§ **What you need to do**
1 > List every business activity that the Statoil note names as making up the company's main business.
2 > Copy everything in the Statoil note from "All Statoil's oil" down to "of Statoil ASA.".
3 > According to the Statoil note, what is the address of Statoil ASA's registered office?

§ **Study text**
((
1 ORGANISATION AND BASIS OF PREPARATION

General information and organisation Statoil ASA, originally Den Norske Stats Oljeselskap AS, was founded in 1972 and is incorporated and domiciled in Norway. The address of its registered office is Forusbeen 50, N-4035 Stavanger, Norway.

Statoil's business consists principally of the exploration, production, transportation, refining and marketing of petroleum and petroleum-derived products. Statoil ASA is listed on the Oslo Stock Exchange (Norway) and the New York Stock Exchange (USA).

All Statoil's oil and gas activities and net assets on the Norwegian Continental Shelf (NCS) are owned by Statoil Petroleum AS, a 100% owned operating subsidiary. Statoil Petroleum AS is co-obligor or guarantor of certain debt obligations of Statoil ASA.

Statoil's interim financial statements for the second quarter of 2012 were authorised for issue by the board of directors on 25 July 2012.
))
[Items from a data source]
((
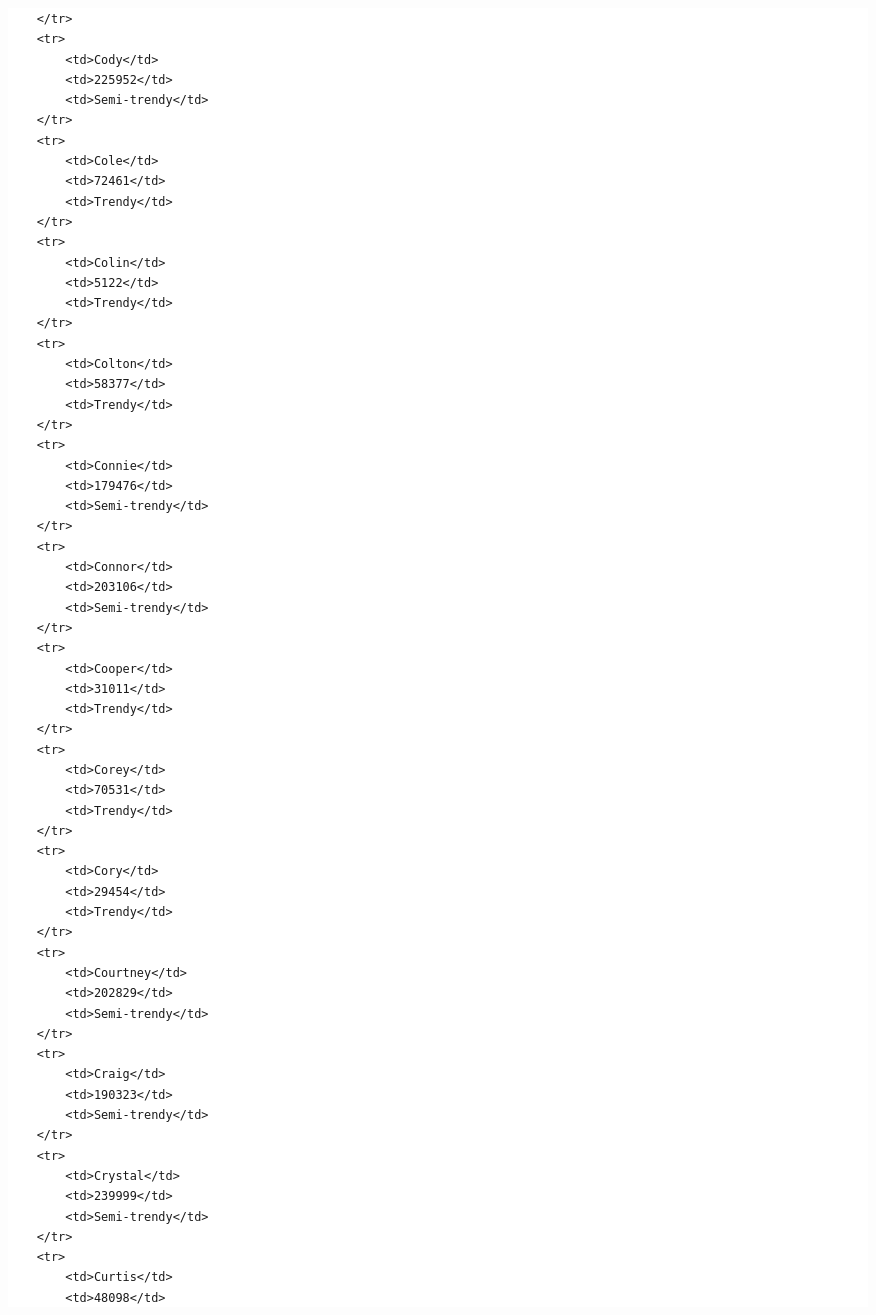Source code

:         </tr>
        <tr>
            <td>Cody</td>
            <td>225952</td>
            <td>Semi-trendy</td>
        </tr>
        <tr>
            <td>Cole</td>
            <td>72461</td>
            <td>Trendy</td>
        </tr>
        <tr>
            <td>Colin</td>
            <td>5122</td>
            <td>Trendy</td>
        </tr>
        <tr>
            <td>Colton</td>
            <td>58377</td>
            <td>Trendy</td>
        </tr>
        <tr>
            <td>Connie</td>
            <td>179476</td>
            <td>Semi-trendy</td>
        </tr>
        <tr>
            <td>Connor</td>
            <td>203106</td>
            <td>Semi-trendy</td>
        </tr>
        <tr>
            <td>Cooper</td>
            <td>31011</td>
            <td>Trendy</td>
        </tr>
        <tr>
            <td>Corey</td>
            <td>70531</td>
            <td>Trendy</td>
        </tr>
        <tr>
            <td>Cory</td>
            <td>29454</td>
            <td>Trendy</td>
        </tr>
        <tr>
            <td>Courtney</td>
            <td>202829</td>
            <td>Semi-trendy</td>
        </tr>
        <tr>
            <td>Craig</td>
            <td>190323</td>
            <td>Semi-trendy</td>
        </tr>
        <tr>
            <td>Crystal</td>
            <td>239999</td>
            <td>Semi-trendy</td>
        </tr>
        <tr>
            <td>Curtis</td>
            <td>48098</td>
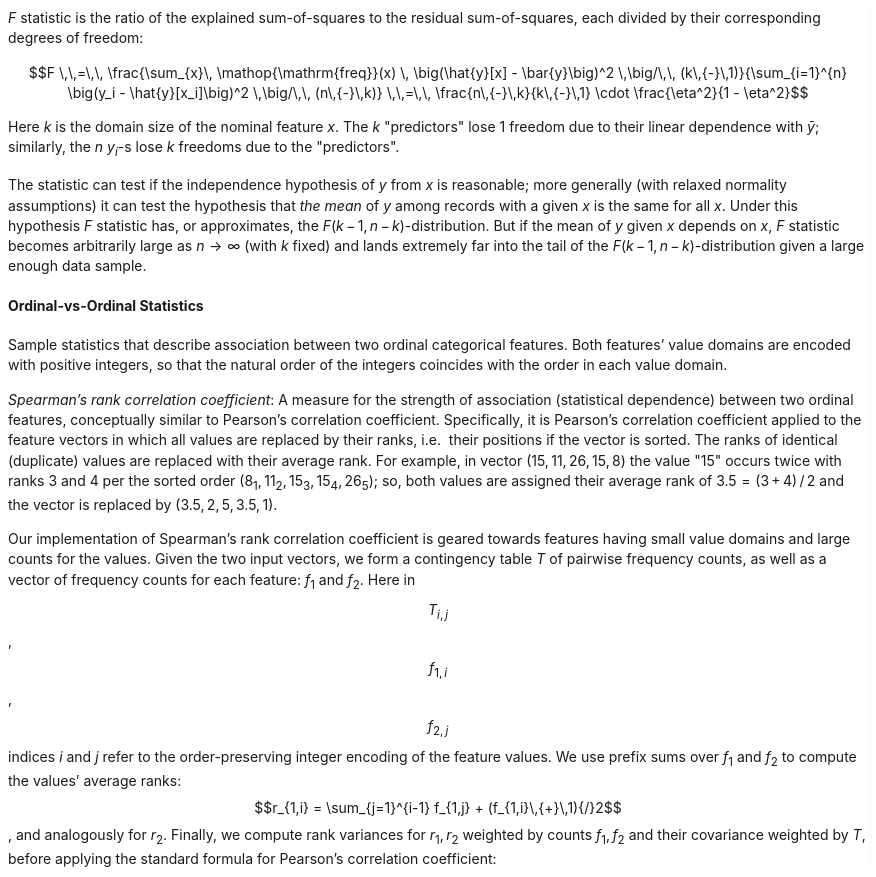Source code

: $F$ statistic is the ratio of the explained sum-of-squares
to the residual sum-of-squares, each divided by their corresponding
degrees of freedom:

$$F \,\,=\,\, 
\frac{\sum_{x}\, \mathop{\mathrm{freq}}(x) \, \big(\hat{y}[x] - \bar{y}\big)^2 \,\big/\,\, (k\,{-}\,1)}{\sum_{i=1}^{n} \big(y_i - \hat{y}[x_i]\big)^2 \,\big/\,\, (n\,{-}\,k)} \,\,=\,\,
\frac{n\,{-}\,k}{k\,{-}\,1} \cdot \frac{\eta^2}{1 - \eta^2}$$

Here $k$
is the domain size of the nominal feature $x$. The $k$ "predictors" lose
1 freedom due to their linear dependence with $\bar{y}$; similarly, the
$n$ $y_i$-s lose $k$ freedoms due to the "predictors".

The statistic can test if the independence hypothesis of $y$ from $x$ is
reasonable; more generally (with relaxed normality assumptions) it can
test the hypothesis that *the mean* of $y$ among records with a
given $x$ is the same for all $x$. Under this hypothesis
$F$ statistic has, or approximates, the
$F(k\,{-}\,1, n\,{-}\,k)$-distribution. But if the mean of $y$ given $x$
depends on $x$, $F$ statistic becomes arbitrarily large as
$n\to\infty$ (with $k$ fixed) and lands extremely far into the tail of
the $F(k\,{-}\,1, n\,{-}\,k)$-distribution given a large enough data
sample.


#### Ordinal-vs-Ordinal Statistics

Sample statistics that describe association between two ordinal
categorical features. Both features’ value domains are encoded with
positive integers, so that the natural order of the integers coincides
with the order in each value domain.

*Spearman’s rank correlation coefficient*: A measure for
the strength of association (statistical dependence) between two ordinal
features, conceptually similar to Pearson’s correlation
coefficient. Specifically, it is Pearson’s correlation
coefficient applied to the feature vectors in which all values
are replaced by their ranks, i.e.  their positions if the vector is
sorted. The ranks of identical (duplicate) values are replaced with
their average rank. For example, in vector $(15, 11, 26, 15, 8)$ the
value "15" occurs twice with ranks 3 and 4 per the sorted order
$(8_1, 11_2, 15_3, 15_4, 26_5)$; so, both values are assigned their
average rank of $3.5 = (3\,{+}\,4)\,{/}\,2$ and the vector is replaced
by $(3.5,\, 2,\, 5,\, 3.5,\, 1)$.

Our implementation of Spearman’s rank correlation
coefficient is geared towards features having small value domains
and large counts for the values. Given the two input vectors, we form a
contingency table $T$ of pairwise frequency counts, as well as a vector
of frequency counts for each feature: $f_1$ and $f_2$. Here in
$$T_{i,j}$$, $$f_{1,i}$$, $$f_{2,j}$$ indices $i$ and $j$ refer to the
order-preserving integer encoding of the feature values. We use prefix
sums over $f_1$ and $f_2$ to compute the values’ average ranks:
$$r_{1,i} = \sum_{j=1}^{i-1} f_{1,j} + (f_{1,i}\,{+}\,1){/}2$$, and
analogously for $r_2$. Finally, we compute rank variances for $r_1, r_2$
weighted by counts $f_1, f_2$ and their covariance weighted by $T$,
before applying the standard formula for Pearson’s correlation
coefficient:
))
§ **Expected results**
1 > exploration, production, transportation, refining, marketing

2 >
All Statoil's oil and gas activities and net assets on the Norwegian Continental Shelf (NCS) are owned by Statoil Petroleum AS, a 100% owned operating subsidiary. Statoil Petroleum AS is co-obligor or guarantor of certain debt obligations of Statoil ASA.

3 > Forusbeen 50, N-4035 Stavanger, Norway